[Information given — start]

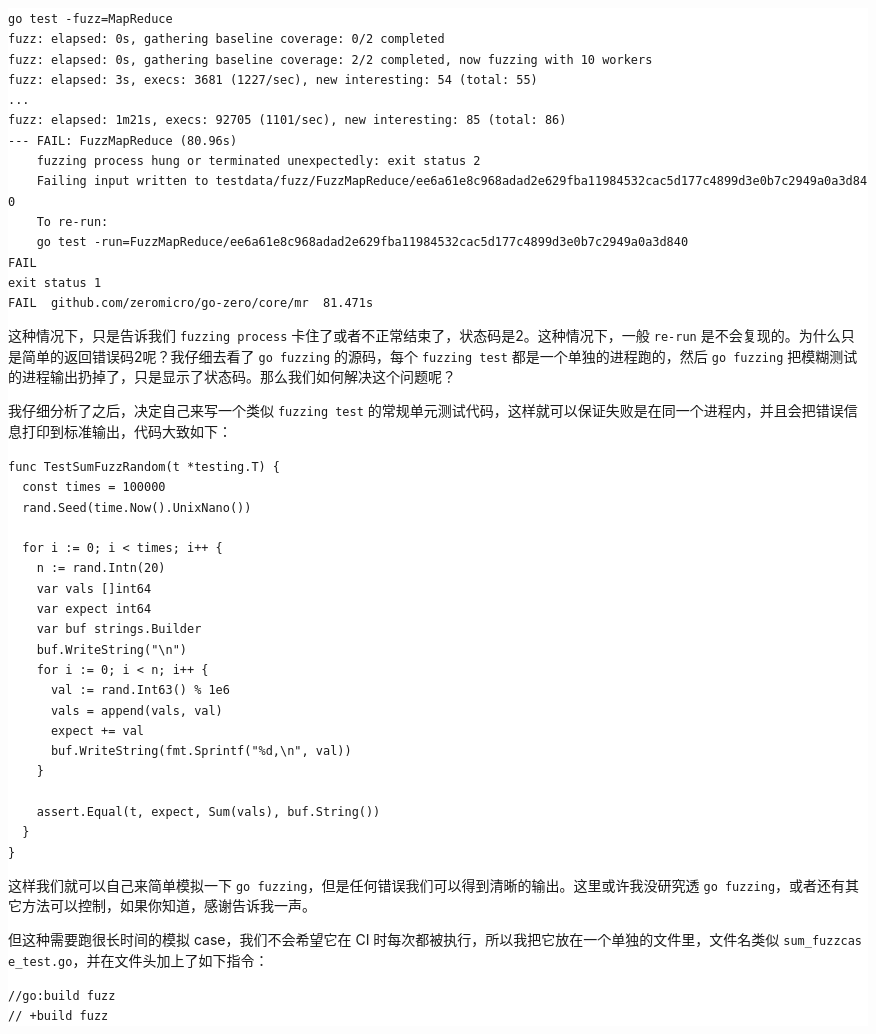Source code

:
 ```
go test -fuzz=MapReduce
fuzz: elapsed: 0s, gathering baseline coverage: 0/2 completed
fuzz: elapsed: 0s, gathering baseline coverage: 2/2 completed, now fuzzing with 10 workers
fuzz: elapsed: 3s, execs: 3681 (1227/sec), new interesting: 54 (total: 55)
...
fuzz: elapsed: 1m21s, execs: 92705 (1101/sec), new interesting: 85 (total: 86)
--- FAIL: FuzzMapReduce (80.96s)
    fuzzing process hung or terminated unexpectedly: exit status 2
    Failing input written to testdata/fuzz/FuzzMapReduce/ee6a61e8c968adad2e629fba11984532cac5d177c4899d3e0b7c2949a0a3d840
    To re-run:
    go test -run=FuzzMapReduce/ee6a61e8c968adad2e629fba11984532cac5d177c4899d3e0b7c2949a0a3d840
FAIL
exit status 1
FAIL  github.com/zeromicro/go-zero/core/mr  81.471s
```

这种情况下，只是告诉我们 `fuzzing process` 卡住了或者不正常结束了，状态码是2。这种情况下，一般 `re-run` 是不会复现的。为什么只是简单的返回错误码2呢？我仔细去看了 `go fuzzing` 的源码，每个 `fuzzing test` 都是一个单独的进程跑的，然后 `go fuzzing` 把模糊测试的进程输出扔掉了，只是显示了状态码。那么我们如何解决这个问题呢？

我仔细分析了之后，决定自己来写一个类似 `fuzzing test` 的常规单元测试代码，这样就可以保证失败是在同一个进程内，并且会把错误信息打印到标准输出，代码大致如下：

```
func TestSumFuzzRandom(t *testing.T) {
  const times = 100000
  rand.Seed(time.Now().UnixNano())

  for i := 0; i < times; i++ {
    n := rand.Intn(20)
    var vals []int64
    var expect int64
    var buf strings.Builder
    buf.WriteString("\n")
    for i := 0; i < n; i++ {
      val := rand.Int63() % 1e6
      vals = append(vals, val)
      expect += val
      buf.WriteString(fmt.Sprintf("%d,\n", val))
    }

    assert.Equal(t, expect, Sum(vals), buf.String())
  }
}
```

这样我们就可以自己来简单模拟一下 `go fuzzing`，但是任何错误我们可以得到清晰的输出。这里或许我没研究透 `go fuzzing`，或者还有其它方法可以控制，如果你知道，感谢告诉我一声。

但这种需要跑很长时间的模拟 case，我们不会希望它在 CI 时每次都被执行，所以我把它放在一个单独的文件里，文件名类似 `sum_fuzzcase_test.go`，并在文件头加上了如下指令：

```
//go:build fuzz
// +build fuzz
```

[Information given — finish]
[Information given — start]

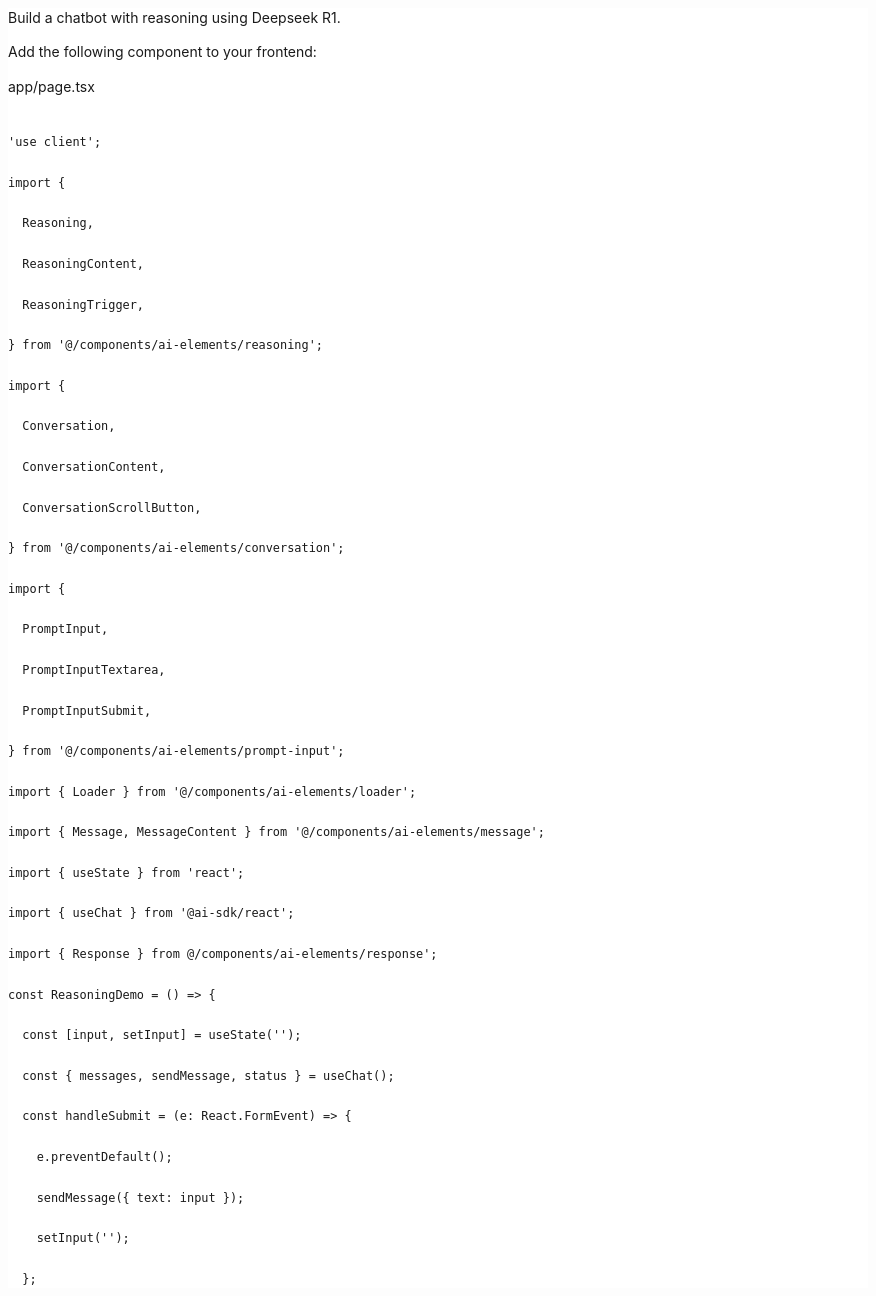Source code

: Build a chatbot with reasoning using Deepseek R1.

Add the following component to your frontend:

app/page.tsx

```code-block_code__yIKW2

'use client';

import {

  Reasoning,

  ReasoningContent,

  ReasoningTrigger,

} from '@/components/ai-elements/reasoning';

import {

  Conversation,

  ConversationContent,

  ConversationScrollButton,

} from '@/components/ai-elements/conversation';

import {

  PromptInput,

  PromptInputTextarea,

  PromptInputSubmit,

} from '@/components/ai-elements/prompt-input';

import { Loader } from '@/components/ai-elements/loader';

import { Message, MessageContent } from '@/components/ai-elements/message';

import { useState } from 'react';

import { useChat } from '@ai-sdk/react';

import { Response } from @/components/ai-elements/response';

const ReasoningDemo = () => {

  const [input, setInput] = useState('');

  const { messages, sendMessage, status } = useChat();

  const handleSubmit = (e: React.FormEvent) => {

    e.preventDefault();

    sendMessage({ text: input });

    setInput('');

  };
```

[Information given — finish]
[Information given — start]

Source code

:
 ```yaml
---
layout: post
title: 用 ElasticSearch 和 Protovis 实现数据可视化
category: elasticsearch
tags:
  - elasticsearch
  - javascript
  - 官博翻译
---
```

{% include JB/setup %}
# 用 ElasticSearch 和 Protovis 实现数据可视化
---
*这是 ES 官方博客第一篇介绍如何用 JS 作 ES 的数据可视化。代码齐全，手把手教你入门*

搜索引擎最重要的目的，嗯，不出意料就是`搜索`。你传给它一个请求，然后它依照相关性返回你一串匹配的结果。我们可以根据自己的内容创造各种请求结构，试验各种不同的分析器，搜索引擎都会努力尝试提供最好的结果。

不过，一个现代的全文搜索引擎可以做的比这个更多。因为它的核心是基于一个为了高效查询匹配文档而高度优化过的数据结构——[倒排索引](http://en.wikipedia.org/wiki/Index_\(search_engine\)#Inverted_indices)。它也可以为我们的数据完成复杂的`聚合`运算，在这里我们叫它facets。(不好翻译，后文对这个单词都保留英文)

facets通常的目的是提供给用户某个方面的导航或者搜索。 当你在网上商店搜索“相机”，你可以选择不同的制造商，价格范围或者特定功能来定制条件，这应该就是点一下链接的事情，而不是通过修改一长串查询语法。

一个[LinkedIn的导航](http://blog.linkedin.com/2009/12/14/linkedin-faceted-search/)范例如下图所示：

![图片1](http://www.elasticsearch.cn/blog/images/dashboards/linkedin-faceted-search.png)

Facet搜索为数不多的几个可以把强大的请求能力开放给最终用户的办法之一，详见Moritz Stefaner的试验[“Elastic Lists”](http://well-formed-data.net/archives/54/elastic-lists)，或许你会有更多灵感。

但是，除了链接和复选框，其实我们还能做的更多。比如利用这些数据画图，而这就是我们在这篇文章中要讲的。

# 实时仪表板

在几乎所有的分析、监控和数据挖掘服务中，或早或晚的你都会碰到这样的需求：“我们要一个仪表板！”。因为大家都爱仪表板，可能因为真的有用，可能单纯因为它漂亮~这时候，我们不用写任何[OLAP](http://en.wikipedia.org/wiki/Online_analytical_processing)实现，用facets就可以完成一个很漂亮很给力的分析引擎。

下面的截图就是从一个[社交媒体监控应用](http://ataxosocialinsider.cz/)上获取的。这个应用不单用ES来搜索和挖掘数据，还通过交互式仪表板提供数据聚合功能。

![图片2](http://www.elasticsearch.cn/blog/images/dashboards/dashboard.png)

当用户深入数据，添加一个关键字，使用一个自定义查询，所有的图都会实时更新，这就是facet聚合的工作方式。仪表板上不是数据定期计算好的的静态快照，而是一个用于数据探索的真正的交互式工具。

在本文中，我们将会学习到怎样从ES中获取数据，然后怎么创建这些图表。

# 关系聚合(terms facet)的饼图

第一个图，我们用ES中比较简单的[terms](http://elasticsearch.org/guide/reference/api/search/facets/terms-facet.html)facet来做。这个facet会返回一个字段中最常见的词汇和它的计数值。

[Information given — finish]

◆ Your assignment:
In the listing, find every line with the word "useChat" and state how many there are, nothing more.

◆ Response to the task:
2